There are three spacewalks planned to stage spare components outside the station, including six spare batteries, a Ku-band antenna and spare parts for the Canadian Dextre robotic arm, NASA said.
After Atlantis there are only two space shuttle launches planned. But there have been changes there as NASA has decided to delay one of the shuttle launches.
Space shuttle Discovery' mission currently should begin Sept. 16. Its nine day mission will bring the Express Logistics Carrier 4 and other spare components to the ISS.
The space shuttle Endeavour mission originally slated for July has been pushed off until November. NASA said the delay is to accommodate a new particle detector for an extended ISS operation.
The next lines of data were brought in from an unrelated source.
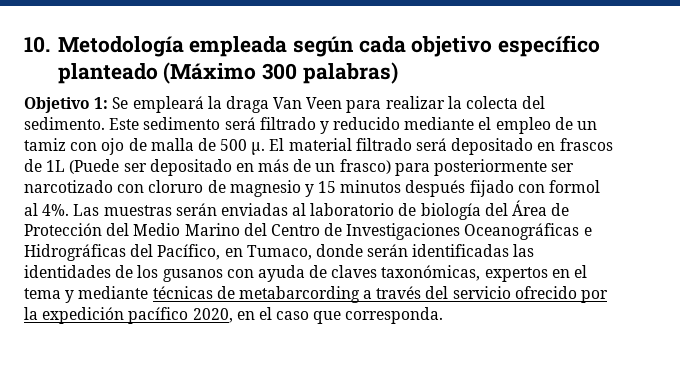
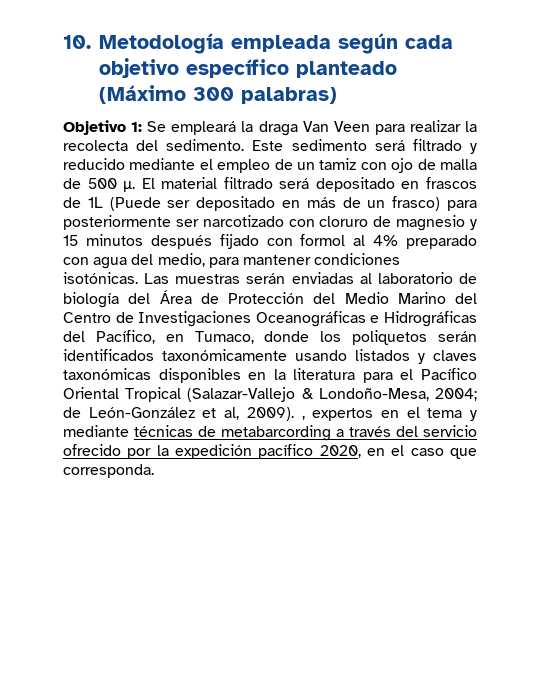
[466,96,519,109] colecta -> [63,140,128,151] recolecta
[42,204,70,216] 4%. -> [373,235,477,249] [63,253,401,269] [63,272,138,284] 4% preparado con agua del medio, para mantener condiciones isotónicas.
[367,244,535,257] [24,265,481,282] serán identificadas las identidades de los gusanos con ayuda de claves taxonómicas, -> [320,330,477,345] [63,349,477,364] [63,368,477,383] [63,387,477,402] [63,407,305,421] los poliquetos serán identificados taxonómicamente usando listados y claves taxonómicas disponibles en la literatura para el Pacífico Oriental Tropical (Salazar-Vallejo & Londoño-Mesa, 2004; de León-González et al, 2009). ,

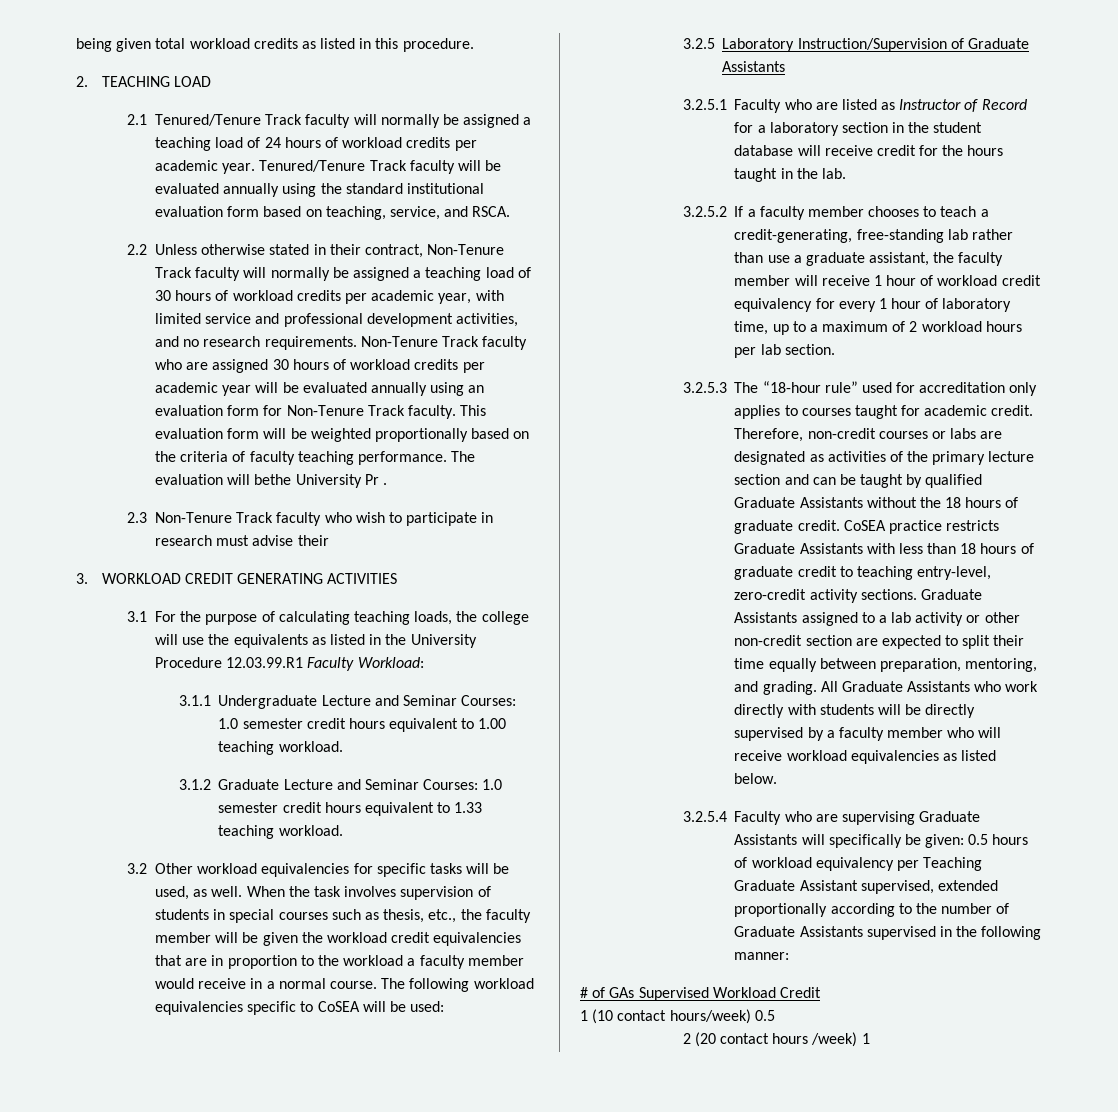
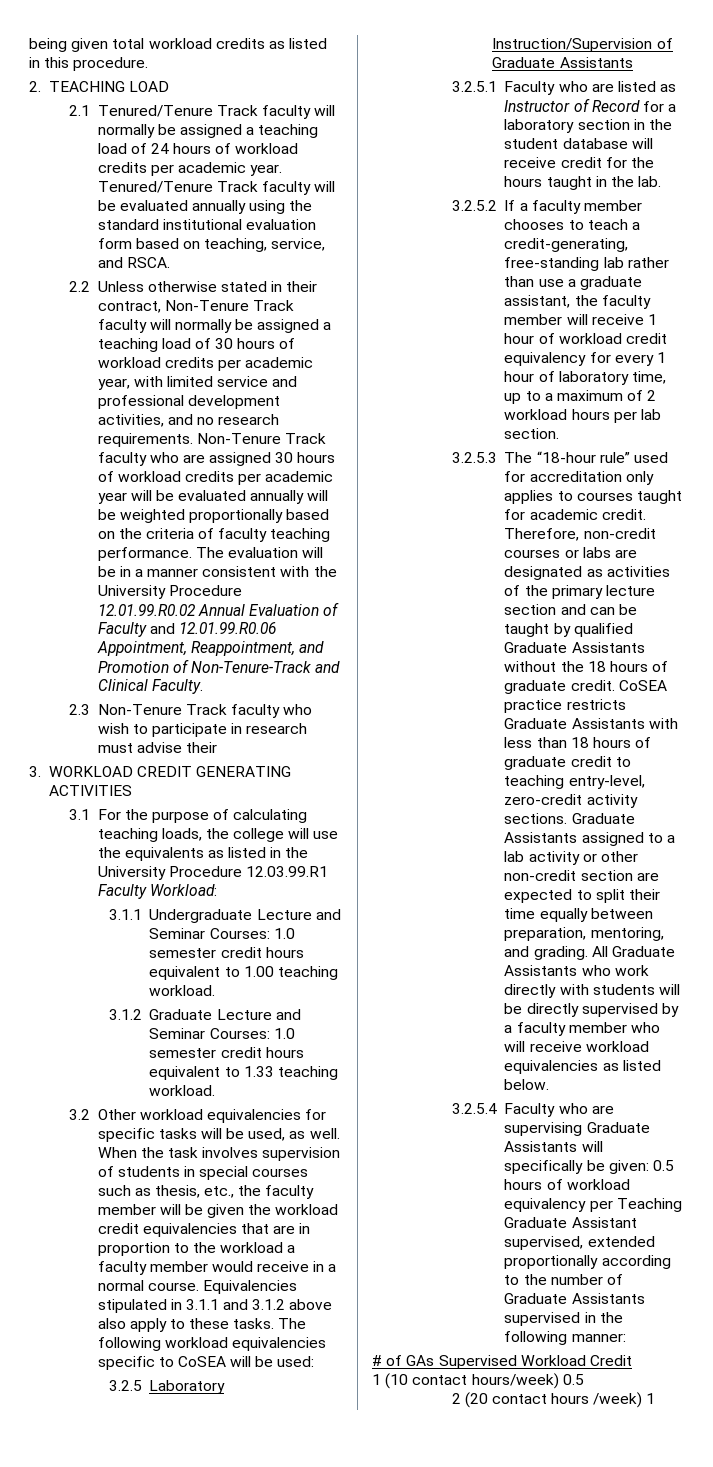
[430,382,485,396] [155,405,487,419] [155,428,260,439] using an evaluation form for Non-Tenure Track faculty. This evaluation form -> (305, 497) none
[254,474,387,488] bethe University Pr . -> [97,566,337,577] [97,585,242,599] [97,602,340,616] [97,622,276,637] [96,641,324,656] [97,659,341,673] [97,679,203,694] be in a manner consistent with the University Procedure 12.01.99.R0.02 Annual Evaluation of Faculty and 12.01.99.R0.06 Appointment, Reappointment, and Promotion of Non-Tenure-Track and Clinical Faculty.
(377, 985) none -> [202,1280,297,1294] [97,1299,333,1313] [97,1318,275,1332] Equivalencies stipulated in 3.1.1 and 3.1.2 above also apply to these tasks.

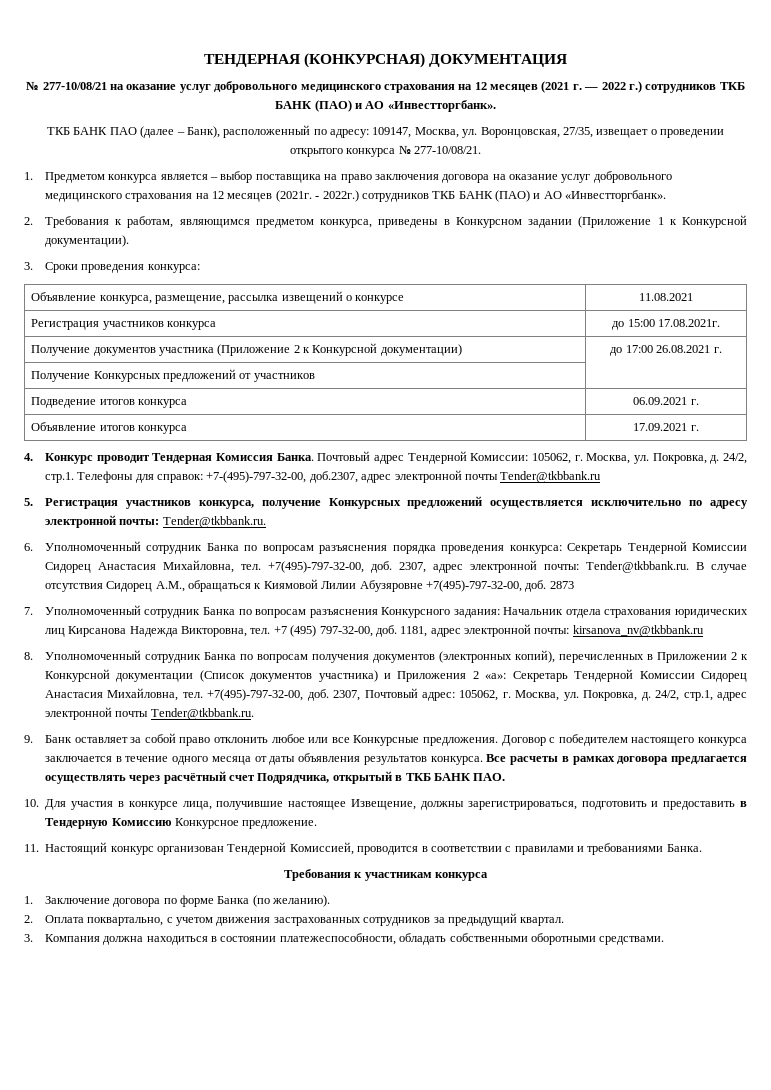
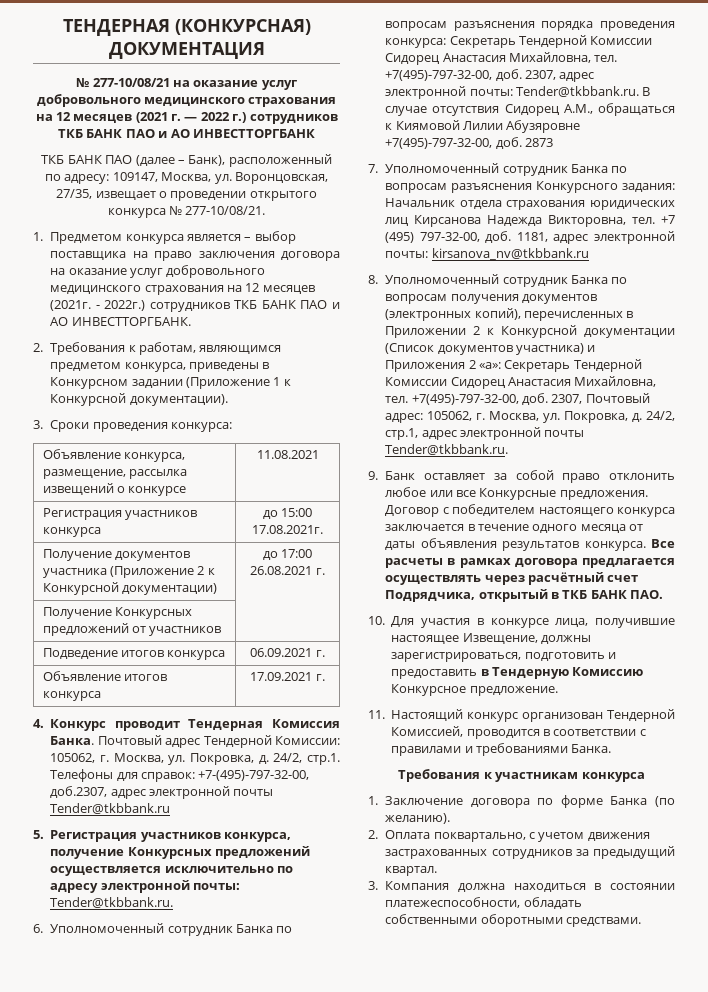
[314,100,496,112] (ПАО) и АО «Инвестторгбанк». -> [125,129,315,138] ПАО и АО ИНВЕСТТОРГБАНК
[495,190,667,202] (ПАО) и АО «Инвестторгбанк». -> [300,300,340,309] [50,317,191,326] ПАО и АО ИНВЕСТТОРГБАНК.

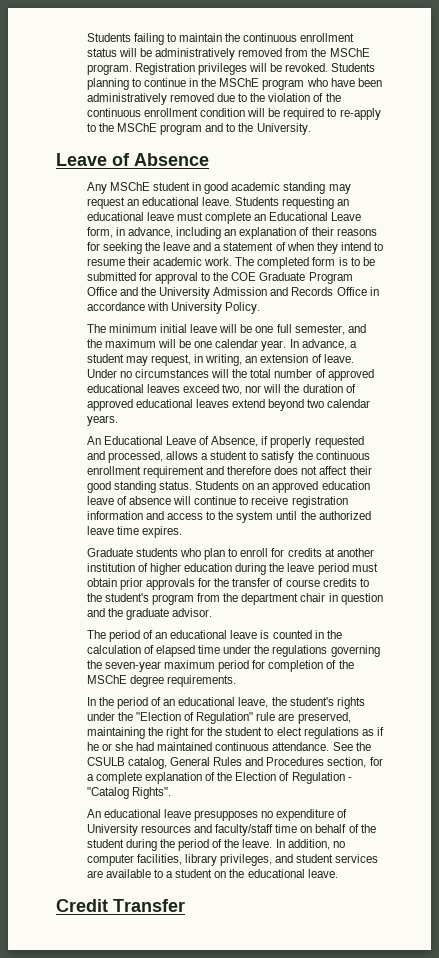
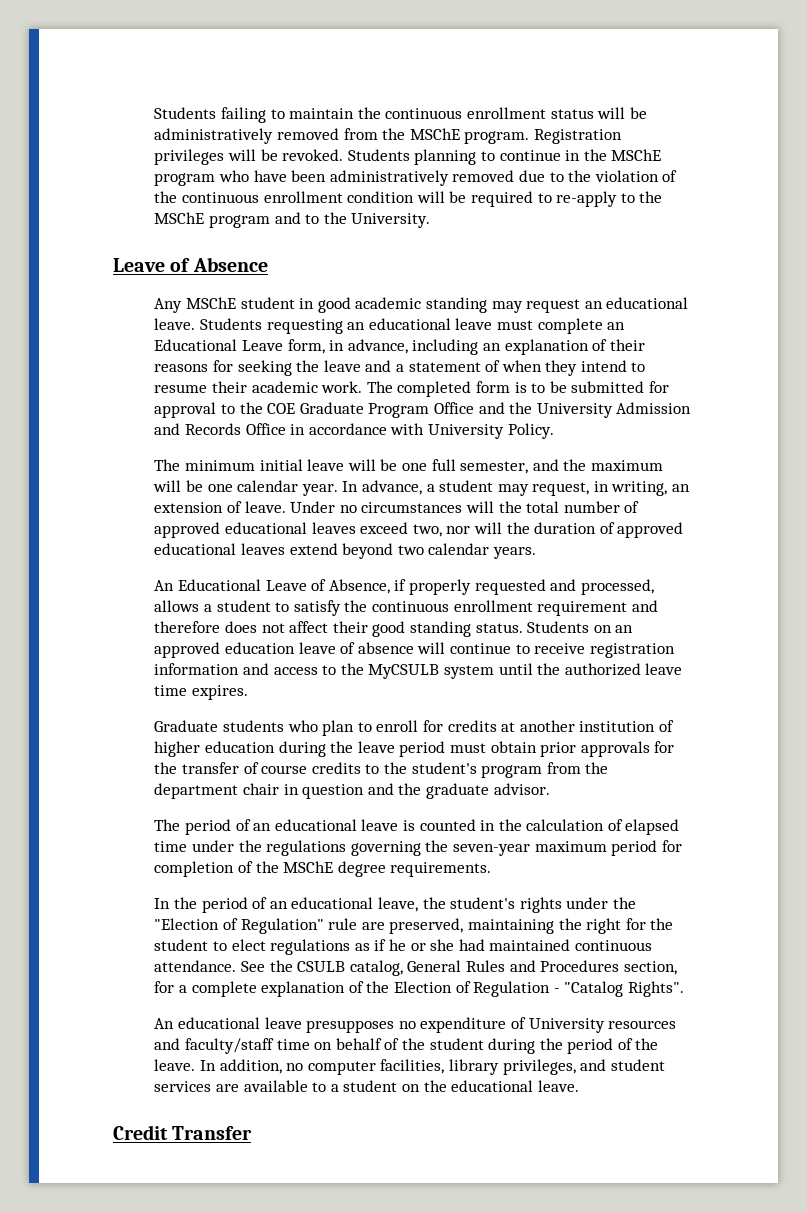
(234, 515) none -> [368,664,440,679] MyCSULB

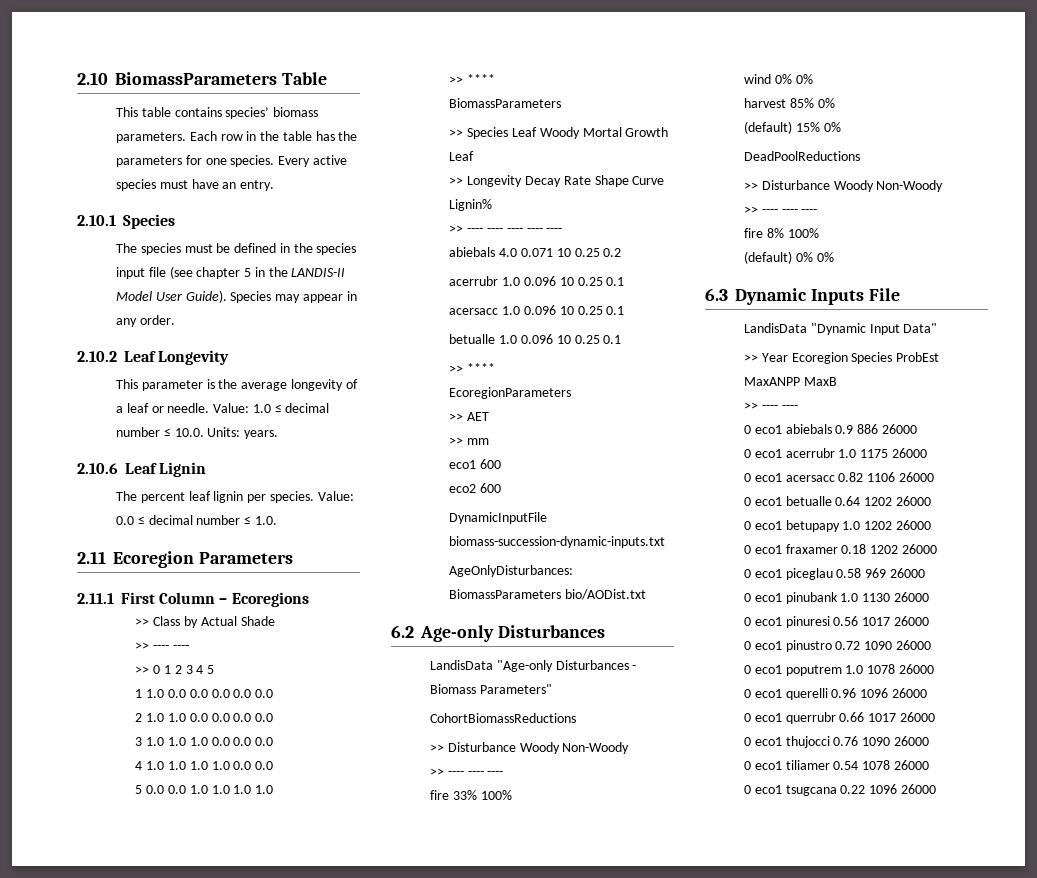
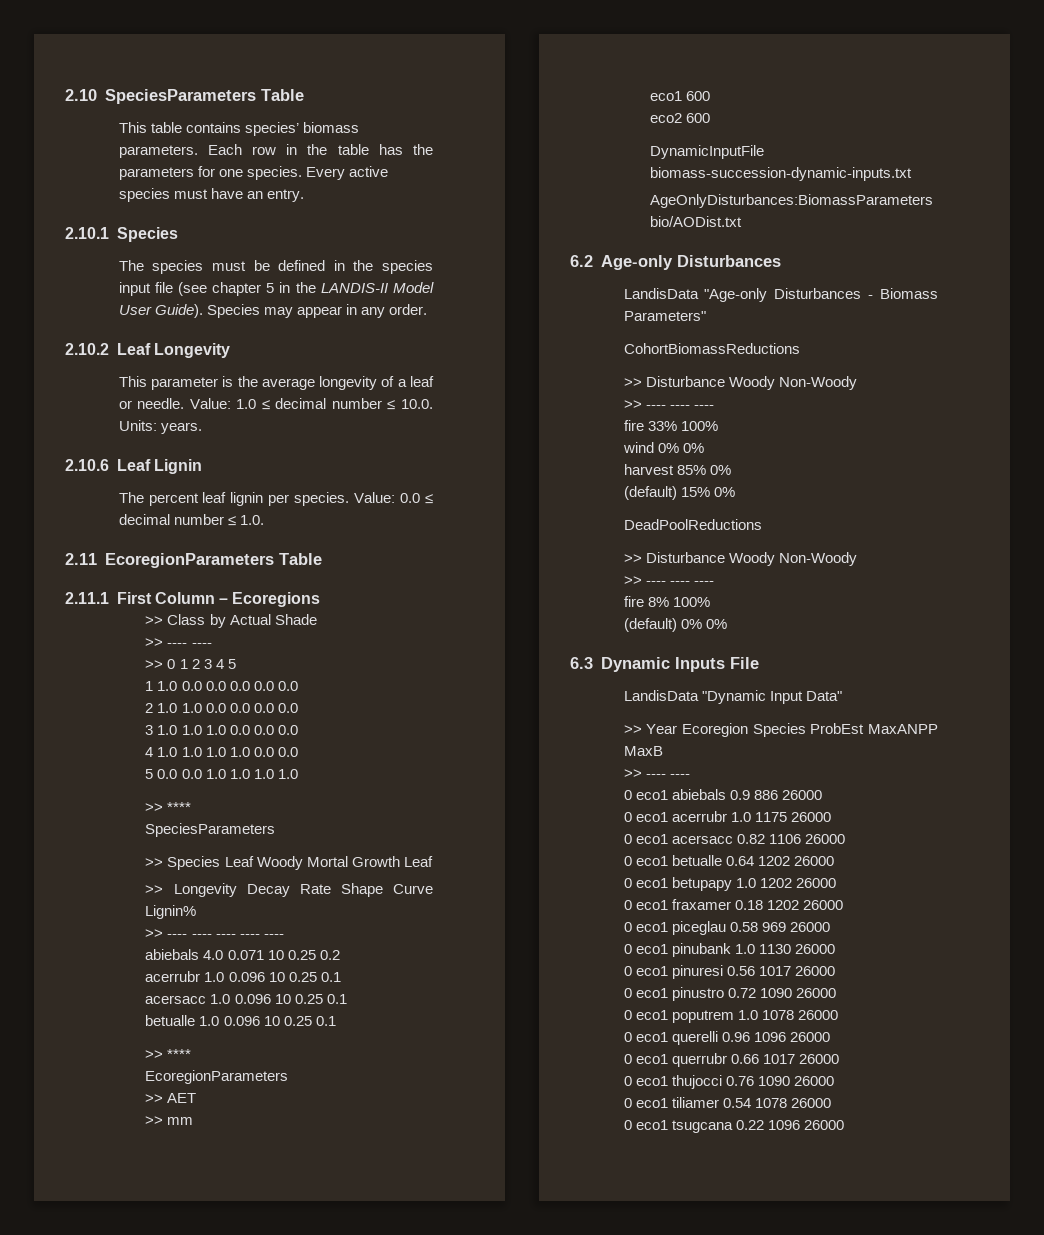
[115,72,277,85] BiomassParameters -> [104,89,256,104] SpeciesParameters
[113,551,293,568] Ecoregion Parameters -> [104,553,322,568] EcoregionParameters Table
[449,98,562,108] BiomassParameters -> [145,823,276,837] SpeciesParameters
The update to the particle detector should enable it to function through 2020, which NASA now says it will support the ISS. In his recent address to NASA this month President Obama said he wanted to extend ISS support at least five years beyond the current 2015 end date.
The space agency last week said it was seeking research ideas from private entities to want to do research on board the ISS.
NASA said it was looking to expand the use of the ISS by providing access to the lab for the conduct of basic and applied research, technology development and industrial processing to private entities -- including, but not limited to, commercial firms, non-profit institutions, and academic institutions. US federal, state and local government entities, and could also propose research.
And there has been an uptick in new research for the ISS.
Scientists at the Defense Advanced Research Projects Agency (DARPA) said last month they are looking to develop advanced 3-D models, algorithms that control clustered flight and electromagnetic thrust technology all in the zero-gravity environment of the ISS. Specifically, they were looking for new research to conduct using the Synchronized Position, Hold, Engage, and Reorient Experimental Satellites (SPHERES) experiment on the ISS.
The Massachusetts Institute of Technology Space Systems Laboratory developed the three SPHERES satellites and they have been onboard the ISS since 2006 to provide DARPA, NASA, and other researchers with a system that could help those agencies test technologies for use in formation flight and autonomous docking, rendezvous and reconfiguration algorithms, MIT stated.
NASA also is getting into the spirit saying it will send its newest humanoid robot known as Robonaut2 - or R2 -- capable of using the same tools as humans letting them work closely with people into space onboard the space shuttle's final mission.
NASA and General Motors built the 300lb R2 as a faster, more dexterous and more technologically advanced robot than past humanoid bots. R2 can use its hands to do work beyond the scope of prior humanoid machines and can easily work safely alongside people, a necessity both on Earth and in space, NASA stated. It is also stronger: able to lift, not just hold, a 20-pound weight (about four times heavier than what other dexterous robots can handle) both near and away from its body, NASA stated.